MATERIAL SHOWN Start Marker

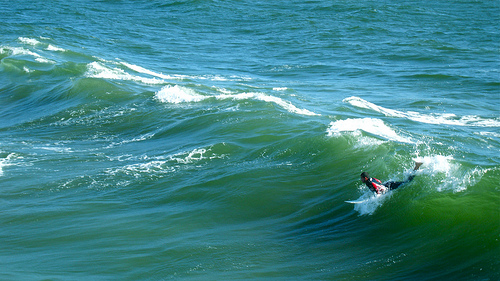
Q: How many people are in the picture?
A: One.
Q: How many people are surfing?
A: One.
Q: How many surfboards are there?
A: One.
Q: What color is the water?
A: Blue.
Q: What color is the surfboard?
A: White.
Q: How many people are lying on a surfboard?
A: One.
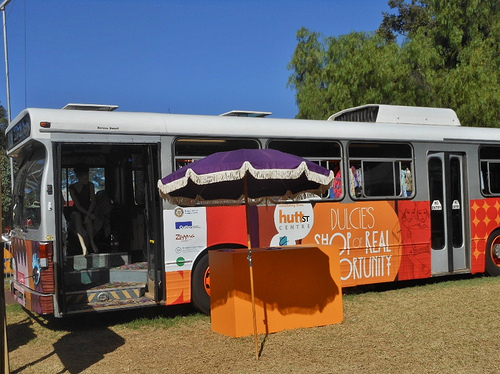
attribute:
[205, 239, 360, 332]
booth — orange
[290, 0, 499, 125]
tree — green, leafy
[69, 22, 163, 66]
sky — clear, blue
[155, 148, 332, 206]
umbrella — purple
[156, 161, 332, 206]
fringe — white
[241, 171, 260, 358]
pole — white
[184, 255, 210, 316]
wheel — black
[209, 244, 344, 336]
stand — orange, wooden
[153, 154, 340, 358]
umbrella — purple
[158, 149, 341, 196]
umbrella — blue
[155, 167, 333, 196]
trim — white, fringed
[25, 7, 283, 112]
sky — blue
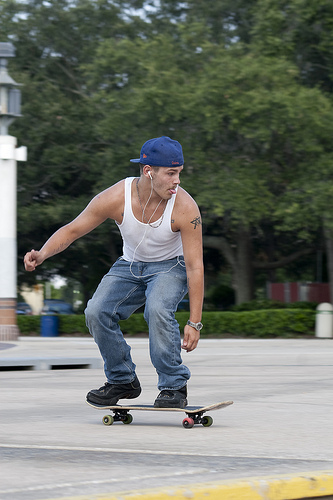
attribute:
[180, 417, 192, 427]
wheel — red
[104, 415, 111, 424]
wheel — yellow, white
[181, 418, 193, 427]
wheel — yellow, white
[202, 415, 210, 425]
wheel — yellow, white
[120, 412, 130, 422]
wheel — yellow, white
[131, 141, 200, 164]
cap — blue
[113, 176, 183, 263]
shirt — white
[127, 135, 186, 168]
hat — blue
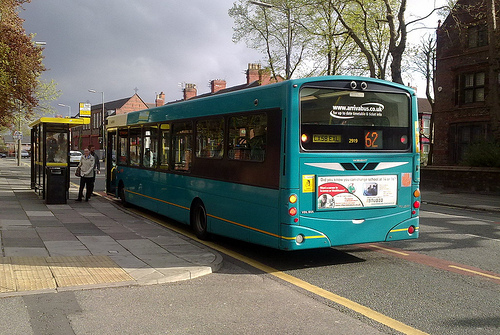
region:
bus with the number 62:
[351, 115, 389, 170]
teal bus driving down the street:
[275, 70, 330, 257]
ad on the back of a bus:
[305, 163, 417, 230]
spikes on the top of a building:
[173, 71, 205, 98]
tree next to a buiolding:
[343, 12, 403, 62]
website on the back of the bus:
[318, 91, 399, 126]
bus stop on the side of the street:
[16, 97, 124, 243]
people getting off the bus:
[62, 126, 114, 206]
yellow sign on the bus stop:
[72, 100, 95, 120]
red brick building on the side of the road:
[438, 12, 498, 155]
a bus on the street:
[104, 76, 467, 261]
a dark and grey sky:
[4, 0, 223, 108]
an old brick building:
[421, 4, 497, 192]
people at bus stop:
[35, 102, 165, 232]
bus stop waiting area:
[23, 107, 138, 209]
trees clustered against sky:
[203, 1, 440, 84]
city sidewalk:
[4, 71, 111, 333]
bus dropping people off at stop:
[45, 32, 472, 310]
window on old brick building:
[440, 62, 499, 112]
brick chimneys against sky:
[157, 49, 289, 96]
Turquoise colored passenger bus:
[103, 72, 420, 252]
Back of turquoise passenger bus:
[290, 75, 420, 245]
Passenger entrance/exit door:
[105, 123, 135, 203]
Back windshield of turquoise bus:
[296, 83, 413, 154]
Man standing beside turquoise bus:
[75, 141, 100, 203]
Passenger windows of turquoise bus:
[102, 103, 282, 184]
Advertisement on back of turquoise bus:
[315, 171, 395, 209]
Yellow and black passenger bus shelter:
[25, 110, 90, 200]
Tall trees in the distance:
[225, 0, 405, 81]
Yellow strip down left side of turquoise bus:
[137, 185, 334, 246]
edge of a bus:
[291, 92, 301, 125]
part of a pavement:
[154, 234, 167, 284]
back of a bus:
[351, 217, 368, 222]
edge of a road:
[438, 187, 453, 202]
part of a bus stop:
[53, 173, 63, 206]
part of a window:
[214, 140, 225, 152]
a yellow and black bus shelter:
[25, 110, 90, 204]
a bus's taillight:
[289, 194, 298, 203]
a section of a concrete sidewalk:
[77, 233, 117, 243]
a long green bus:
[98, 76, 426, 248]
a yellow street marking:
[451, 262, 498, 280]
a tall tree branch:
[308, 5, 377, 75]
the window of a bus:
[194, 121, 227, 160]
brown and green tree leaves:
[0, 0, 56, 147]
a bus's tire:
[188, 203, 210, 238]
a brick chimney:
[210, 77, 227, 91]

MATERIAL SHOWN End Marker

= EXERCISE DETAILS =
Quote every one of the lines above word for word, omitting the pictures from your reply.

= EXERCISE OUTPUT =
Q: How many people are in the picture?
A: One.
Q: How many people are surfing?
A: One.
Q: How many surfboards are there?
A: One.
Q: What color is the water?
A: Blue.
Q: What color is the surfboard?
A: White.
Q: How many people are lying on a surfboard?
A: One.
attribute:
[205, 239, 360, 332]
booth — orange
[290, 0, 499, 125]
tree — green, leafy
[69, 22, 163, 66]
sky — clear, blue
[155, 148, 332, 206]
umbrella — purple
[156, 161, 332, 206]
fringe — white
[241, 171, 260, 358]
pole — white
[184, 255, 210, 316]
wheel — black
[209, 244, 344, 336]
stand — orange, wooden
[153, 154, 340, 358]
umbrella — purple
[158, 149, 341, 196]
umbrella — blue
[155, 167, 333, 196]
trim — white, fringed
[25, 7, 283, 112]
sky — blue
attribute:
[180, 417, 192, 427]
wheel — red
[104, 415, 111, 424]
wheel — yellow, white
[181, 418, 193, 427]
wheel — yellow, white
[202, 415, 210, 425]
wheel — yellow, white
[120, 412, 130, 422]
wheel — yellow, white
[131, 141, 200, 164]
cap — blue
[113, 176, 183, 263]
shirt — white
[127, 135, 186, 168]
hat — blue
region:
bus with the number 62:
[351, 115, 389, 170]
teal bus driving down the street:
[275, 70, 330, 257]
ad on the back of a bus:
[305, 163, 417, 230]
spikes on the top of a building:
[173, 71, 205, 98]
tree next to a buiolding:
[343, 12, 403, 62]
website on the back of the bus:
[318, 91, 399, 126]
bus stop on the side of the street:
[16, 97, 124, 243]
people getting off the bus:
[62, 126, 114, 206]
yellow sign on the bus stop:
[72, 100, 95, 120]
red brick building on the side of the road:
[438, 12, 498, 155]
a bus on the street:
[104, 76, 467, 261]
a dark and grey sky:
[4, 0, 223, 108]
an old brick building:
[421, 4, 497, 192]
people at bus stop:
[35, 102, 165, 232]
bus stop waiting area:
[23, 107, 138, 209]
trees clustered against sky:
[203, 1, 440, 84]
city sidewalk:
[4, 71, 111, 333]
bus dropping people off at stop:
[45, 32, 472, 310]
window on old brick building:
[440, 62, 499, 112]
brick chimneys against sky:
[157, 49, 289, 96]
Turquoise colored passenger bus:
[103, 72, 420, 252]
Back of turquoise passenger bus:
[290, 75, 420, 245]
Passenger entrance/exit door:
[105, 123, 135, 203]
Back windshield of turquoise bus:
[296, 83, 413, 154]
Man standing beside turquoise bus:
[75, 141, 100, 203]
Passenger windows of turquoise bus:
[102, 103, 282, 184]
Advertisement on back of turquoise bus:
[315, 171, 395, 209]
Yellow and black passenger bus shelter:
[25, 110, 90, 200]
Tall trees in the distance:
[225, 0, 405, 81]
Yellow strip down left side of turquoise bus:
[137, 185, 334, 246]
edge of a bus:
[291, 92, 301, 125]
part of a pavement:
[154, 234, 167, 284]
back of a bus:
[351, 217, 368, 222]
edge of a road:
[438, 187, 453, 202]
part of a bus stop:
[53, 173, 63, 206]
part of a window:
[214, 140, 225, 152]
a yellow and black bus shelter:
[25, 110, 90, 204]
a bus's taillight:
[289, 194, 298, 203]
a section of a concrete sidewalk:
[77, 233, 117, 243]
a long green bus:
[98, 76, 426, 248]
a yellow street marking:
[451, 262, 498, 280]
a tall tree branch:
[308, 5, 377, 75]
the window of a bus:
[194, 121, 227, 160]
brown and green tree leaves:
[0, 0, 56, 147]
a bus's tire:
[188, 203, 210, 238]
a brick chimney:
[210, 77, 227, 91]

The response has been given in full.